The pronounced ophthalmological findings of an occlusive periarteriitis and multifocal patches of necrotizing retinitis were typical manifestations of an infection-associated vasculitis and the progression despite intensive immunosuppressive treatment argue against a bilateral optic neuritis as a relapse of MS. Furthermore, MRI lesions were located cortically as well as subcortically and exhibited diffusion restrictions initially and prolonged contrast enhancements two to four months later. High dose steroid therapy could have been the reason why there was no contrast uptake of the lesions at first. The negative result of the angiography does not argue strongly against a vasculitis, considering that in 30% of the VZV vasculitis cases the angiography can be negative [13] and that the angiography was performed under immunosuppression. Moreover, the small dot-shaped lesions in the MRI suggest an affection of the small vessels, which cannot be detected by conventional angiography. The biopsy was probably performed too superficially and also during immunosuppression, leading to a negative result.

Another unusual aspect of this case is the normal CSF cell number despite positive PCR for VZV. It may be speculated that due to the natalizumab treatment the cell number in the CSF cannot adequately rise. It is well described that the cell number in the CSF is decreased and the CD4/CD8 ratio altered upon natalizumab treatment [14]. Thus, one has to be even more vigilant for such an infection since the typical CSF cell numbers maybe misdirecting.
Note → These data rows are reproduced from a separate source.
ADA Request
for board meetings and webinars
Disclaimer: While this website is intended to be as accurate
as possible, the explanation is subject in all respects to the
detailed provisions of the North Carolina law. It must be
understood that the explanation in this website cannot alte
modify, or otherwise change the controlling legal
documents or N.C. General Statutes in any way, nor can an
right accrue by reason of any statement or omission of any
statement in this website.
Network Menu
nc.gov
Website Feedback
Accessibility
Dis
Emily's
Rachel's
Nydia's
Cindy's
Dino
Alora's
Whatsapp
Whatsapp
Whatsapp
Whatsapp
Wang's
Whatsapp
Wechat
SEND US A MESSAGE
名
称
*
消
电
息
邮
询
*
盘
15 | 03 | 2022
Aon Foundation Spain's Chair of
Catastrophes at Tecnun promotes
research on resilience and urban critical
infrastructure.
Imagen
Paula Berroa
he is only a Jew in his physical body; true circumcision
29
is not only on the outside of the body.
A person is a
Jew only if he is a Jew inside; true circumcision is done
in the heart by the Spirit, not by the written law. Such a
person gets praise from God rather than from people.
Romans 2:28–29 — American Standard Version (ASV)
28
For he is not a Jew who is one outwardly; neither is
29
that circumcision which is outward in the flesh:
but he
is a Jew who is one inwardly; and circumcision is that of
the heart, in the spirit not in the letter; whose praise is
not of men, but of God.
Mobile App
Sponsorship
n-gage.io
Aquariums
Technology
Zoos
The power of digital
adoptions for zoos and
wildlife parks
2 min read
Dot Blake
It is challenging to differentiate CNS infections and associated vasculitides under monoclonal antibody treatment from an MS relapse. The case illustrates that biologicals have neuroimmunological and neuroinfectiological consequences and both of them need to be considered at the same time. Therefore, neurologists should pay special attention to possible viral CNS infections when prescribing natalizumab to start an adequate and early treatment. In any case, it is necessary to rule out a PML, which is a serious complication of natalizumab treatment [15]. Possible future challenges are to define high-risk patients for viral reactivations and to evaluate the role of oral antivirals for prevention.

Consent

Written informed consent was obtained from this patient for the publication of the case report and any accompanying images. A copy of the written consent is available for review by the Editor-in-Chief of this journal.